Das Verhältnis zum Fleischlichen hat sich im Laufe verschiedener Epochen gewandelt. Wurde zuerst gejagt, geopfert, geschlachtet, also tierisches Fleisch zu Ernährungszwecken ganz öffentlich getötet, wurde der Umgang damit im Rahmen von gesellschaftlichen Umbrüchen und ökonomischen Prozessen, wie der Arbeitsteilung und neuen Hygienevorstellungen, tabuisiert, und zu etwas gemacht, das hinter den Kulissen des öffentlichen Lebens stattzufinden hatte.
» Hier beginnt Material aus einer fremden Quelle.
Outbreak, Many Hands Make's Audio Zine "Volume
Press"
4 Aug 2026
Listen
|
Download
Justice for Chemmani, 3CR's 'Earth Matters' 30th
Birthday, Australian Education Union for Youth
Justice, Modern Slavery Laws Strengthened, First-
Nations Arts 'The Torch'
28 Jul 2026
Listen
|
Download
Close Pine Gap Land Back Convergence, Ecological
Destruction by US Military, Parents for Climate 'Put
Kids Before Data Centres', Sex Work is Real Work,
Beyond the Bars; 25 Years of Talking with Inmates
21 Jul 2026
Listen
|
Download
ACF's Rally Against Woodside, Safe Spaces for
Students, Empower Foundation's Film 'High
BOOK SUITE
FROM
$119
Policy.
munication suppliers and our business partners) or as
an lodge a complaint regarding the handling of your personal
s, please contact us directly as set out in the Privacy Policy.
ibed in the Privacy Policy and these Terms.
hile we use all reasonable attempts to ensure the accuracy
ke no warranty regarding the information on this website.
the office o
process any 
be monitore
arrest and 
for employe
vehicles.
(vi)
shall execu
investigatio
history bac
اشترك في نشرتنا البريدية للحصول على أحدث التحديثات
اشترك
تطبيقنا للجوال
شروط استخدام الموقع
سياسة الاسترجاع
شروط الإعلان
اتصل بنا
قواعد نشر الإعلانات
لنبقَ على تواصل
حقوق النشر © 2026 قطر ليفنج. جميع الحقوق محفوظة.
Eine unüberschaubare Anzahl an Menschen lebt vom kollektiven »Fleischhunger«, den man zu niedrigen Preisen zu stillen versucht. Was in der Wurst drin ist, will man lieber nicht wissen, sonst vergeht einem der Appetit. Das billigste und minderwertigste Produkt sieht auch am wenigsten nach dem aus, was drin ist. Fast gewinnt man den Eindruck, man möchte verdrängen, dass ein Tier gegessen wird.